July 1, 2015

Lezing

Genesis 21: 5, 8- 20

21:5 toen hij honderd jaar oud was. Inderdaad, in deze fase van het leven van zijn vader, Isaak werd geboren

21:8 En de jongen groeide en werd gespeend. En Abraham maakte een groot feest op de dag van zijn spenen.

21:9 En toen Sara de zoon van Hagar, de Egyptische, had zien spelen met haar zoon Isaak, zei ze tegen Abraham:

21:10 “Drijf deze slavin en haar zoon uit. Want de zoon van een dienstmaagd zal geen erfgenaam zijn met mijn zoon Isaak.”

21:11 Abraham vatte dit ernstig op, ter wille van zijn zoon.

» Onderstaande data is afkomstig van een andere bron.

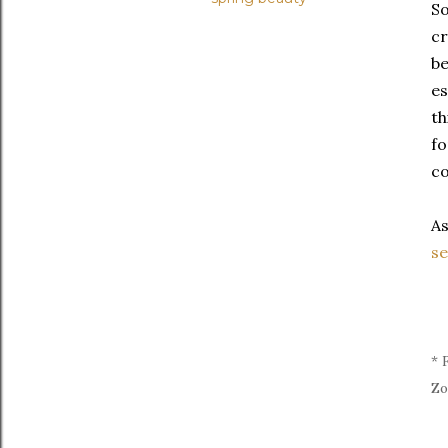
So
cr
be
es
th
fo
co
As
se
* 
Zo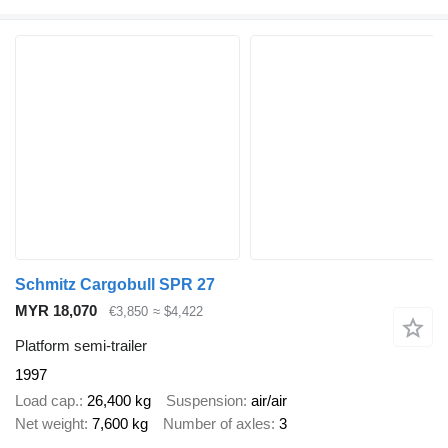
Schmitz Cargobull SPR 27
MYR 18,070
€3,850
≈ $4,422
Platform semi-trailer
1997
Load cap.
26,400 kg
Suspension
air/air
Net weight
7,600 kg
Number of axles
3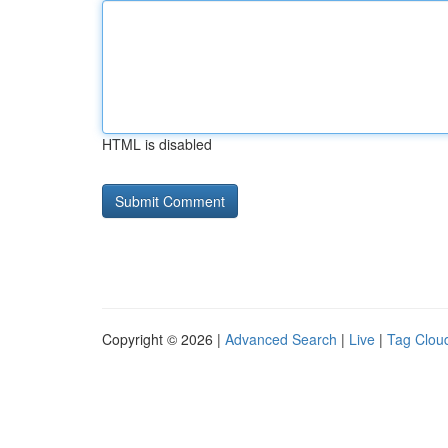
HTML is disabled
Copyright © 2026 |
Advanced Search
|
Live
|
Tag Clou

21:12 En God zei tegen hem: 'Laat het u niet hard overkomen met betrekking tot de jongen en uw vrouwelijke bediende. In alles wat Sarah tegen je heeft gezegd, luister naar haar stem. Want uw nageslacht zal worden aangeroepen in Isaac.

21:13 Maar ik zal ook de zoon van de slavin tot een groot volk maken, want hij is uw nageslacht.”

21:14 En zo stond Abraham 's morgens op, en nam brood en een zak water, hij legde het op haar schouder, en hij overhandigde de jongen, en hij liet haar los. En toen ze vertrokken was, ze dwaalde door de woestijn van Berseba.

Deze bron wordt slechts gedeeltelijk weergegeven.